==== DATOS MOSTRADOS ====

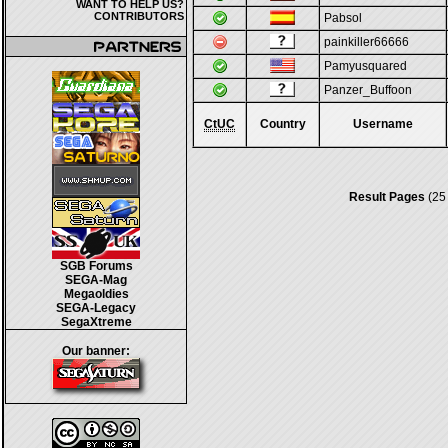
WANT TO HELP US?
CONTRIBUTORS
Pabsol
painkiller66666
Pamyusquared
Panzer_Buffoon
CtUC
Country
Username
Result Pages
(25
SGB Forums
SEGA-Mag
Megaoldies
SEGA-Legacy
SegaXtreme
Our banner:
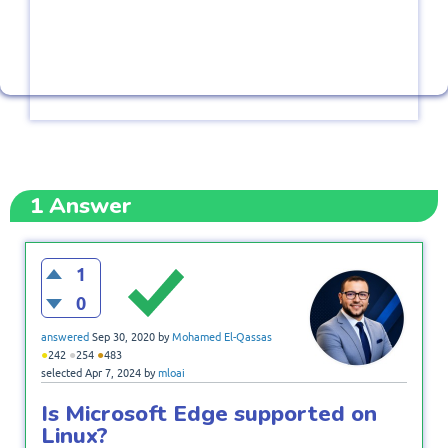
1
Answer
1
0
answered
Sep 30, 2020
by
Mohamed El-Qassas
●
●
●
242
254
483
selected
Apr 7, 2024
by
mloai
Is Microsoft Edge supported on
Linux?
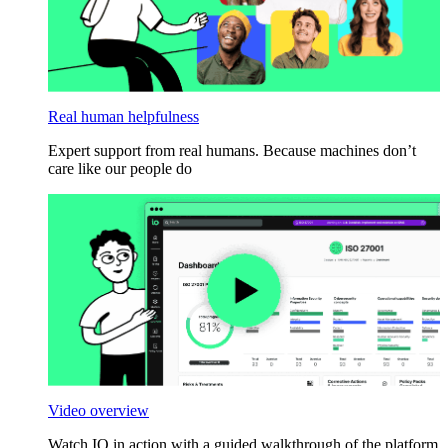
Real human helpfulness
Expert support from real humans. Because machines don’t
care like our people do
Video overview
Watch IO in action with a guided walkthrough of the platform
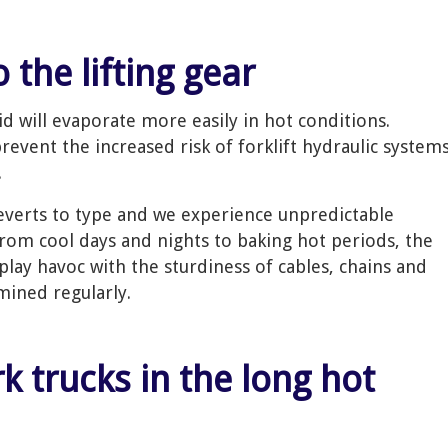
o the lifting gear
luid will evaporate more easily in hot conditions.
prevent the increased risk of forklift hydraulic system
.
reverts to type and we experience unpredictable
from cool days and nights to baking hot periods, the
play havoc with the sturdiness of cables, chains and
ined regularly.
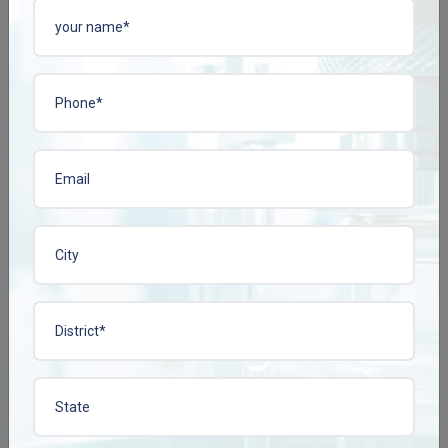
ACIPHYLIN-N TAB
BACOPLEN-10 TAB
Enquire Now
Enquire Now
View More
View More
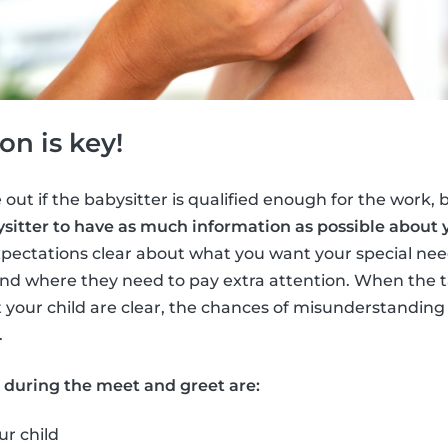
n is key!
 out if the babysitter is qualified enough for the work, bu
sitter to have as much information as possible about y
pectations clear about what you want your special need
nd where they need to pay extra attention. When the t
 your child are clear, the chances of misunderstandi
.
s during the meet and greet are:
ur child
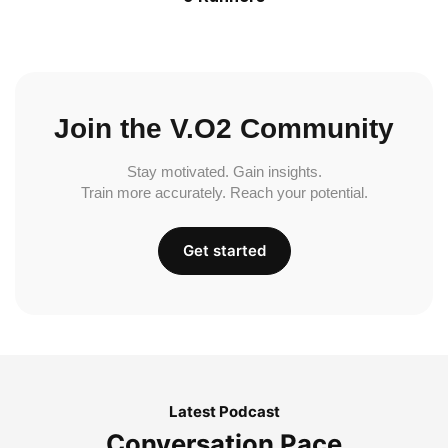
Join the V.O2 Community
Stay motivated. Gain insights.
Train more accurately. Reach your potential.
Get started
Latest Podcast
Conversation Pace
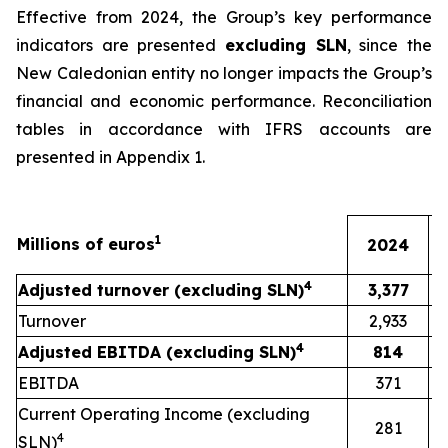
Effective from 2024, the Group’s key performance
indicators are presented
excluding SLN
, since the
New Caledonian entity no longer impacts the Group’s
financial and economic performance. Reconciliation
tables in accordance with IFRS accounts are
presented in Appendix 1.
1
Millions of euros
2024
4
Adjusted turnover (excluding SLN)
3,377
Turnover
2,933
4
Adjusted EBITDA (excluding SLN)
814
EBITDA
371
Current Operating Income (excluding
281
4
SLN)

====

> _ACCIÓN REQUERIDA_:
Busca en las líneas de arriba todas las que contienen la palabra "clear" y cópialas.

> _RESPUESTA ESCRITA_:
pectations clear about what you want your special need
 your child are clear, the chances of misunderstandi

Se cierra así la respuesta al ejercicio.